### GIVEN INFORMATION
= Beginning of Section =

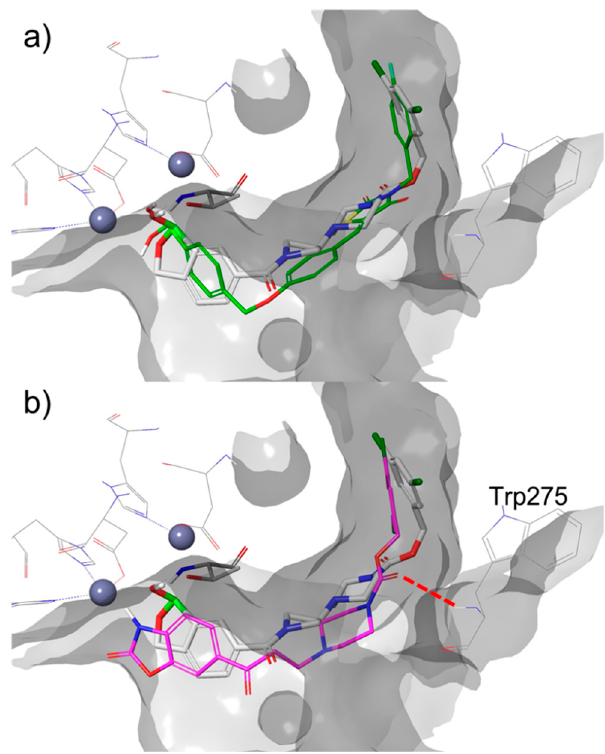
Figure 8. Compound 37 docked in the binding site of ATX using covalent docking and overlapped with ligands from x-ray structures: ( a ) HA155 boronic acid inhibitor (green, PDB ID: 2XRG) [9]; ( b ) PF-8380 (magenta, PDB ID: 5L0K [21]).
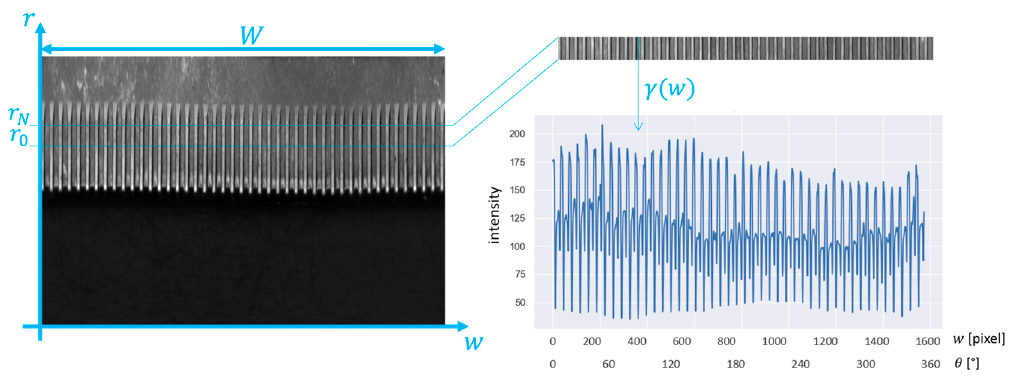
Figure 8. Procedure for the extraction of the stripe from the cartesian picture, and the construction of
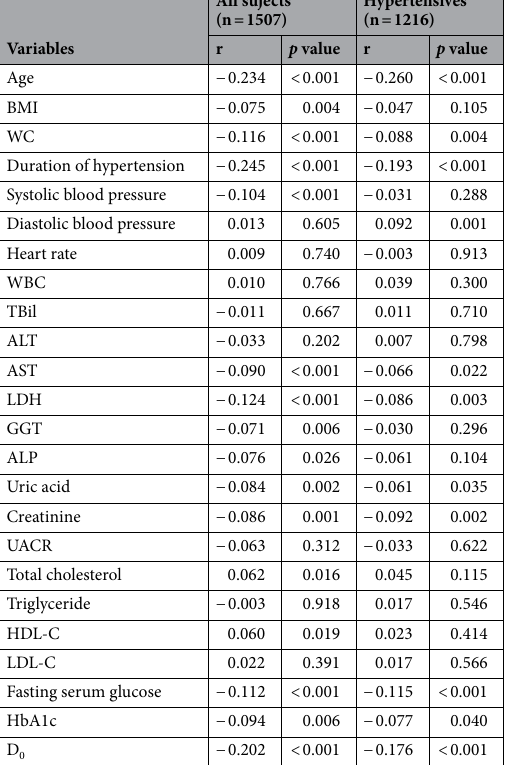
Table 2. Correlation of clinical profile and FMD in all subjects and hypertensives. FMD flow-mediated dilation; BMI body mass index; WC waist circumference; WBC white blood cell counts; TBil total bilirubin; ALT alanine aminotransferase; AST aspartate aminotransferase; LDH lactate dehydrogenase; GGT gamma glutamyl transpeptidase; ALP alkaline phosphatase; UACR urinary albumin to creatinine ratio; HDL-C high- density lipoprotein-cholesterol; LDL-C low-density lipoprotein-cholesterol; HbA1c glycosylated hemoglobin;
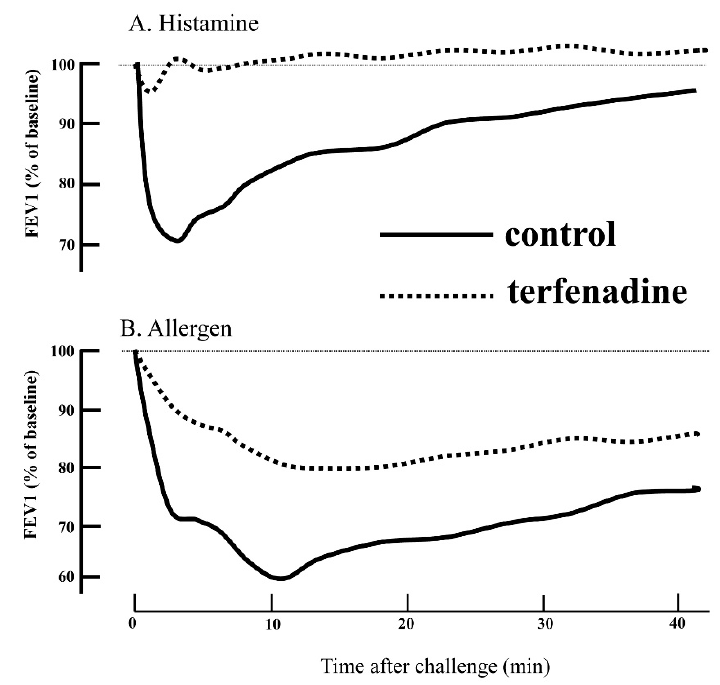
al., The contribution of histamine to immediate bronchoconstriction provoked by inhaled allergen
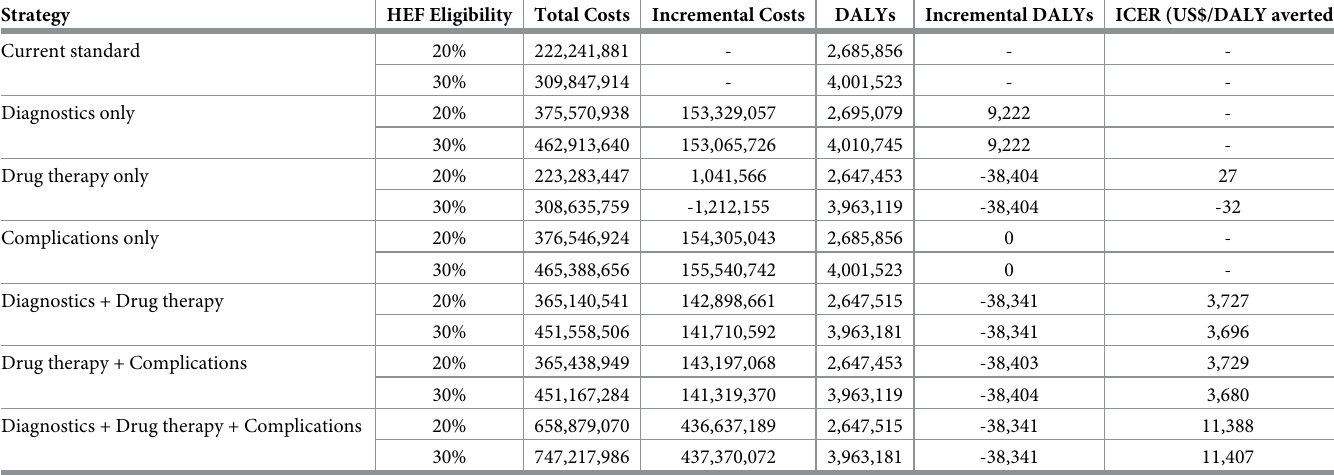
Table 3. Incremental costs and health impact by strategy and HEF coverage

= End of Section =

### TRY IT
Each record above must be retyped exactly as given, with the images excluded.

### THE ANSWER
Figure 8. Compound 37 docked in the binding site of ATX using covalent docking and overlapped with ligands from x-ray structures: ( a ) HA155 boronic acid inhibitor (green, PDB ID: 2XRG) [9]; ( b ) PF-8380 (magenta, PDB ID: 5L0K [21]).
Figure 8. Procedure for the extraction of the stripe from the cartesian picture, and the construction of
Table 2. Correlation of clinical profile and FMD in all subjects and hypertensives. FMD flow-mediated dilation; BMI body mass index; WC waist circumference; WBC white blood cell counts; TBil total bilirubin; ALT alanine aminotransferase; AST aspartate aminotransferase; LDH lactate dehydrogenase; GGT gamma glutamyl transpeptidase; ALP alkaline phosphatase; UACR urinary albumin to creatinine ratio; HDL-C high- density lipoprotein-cholesterol; LDL-C low-density lipoprotein-cholesterol; HbA1c glycosylated hemoglobin;
al., The contribution of histamine to immediate bronchoconstriction provoked by inhaled allergen
Table 3. Incremental costs and health impact by strategy and HEF coverage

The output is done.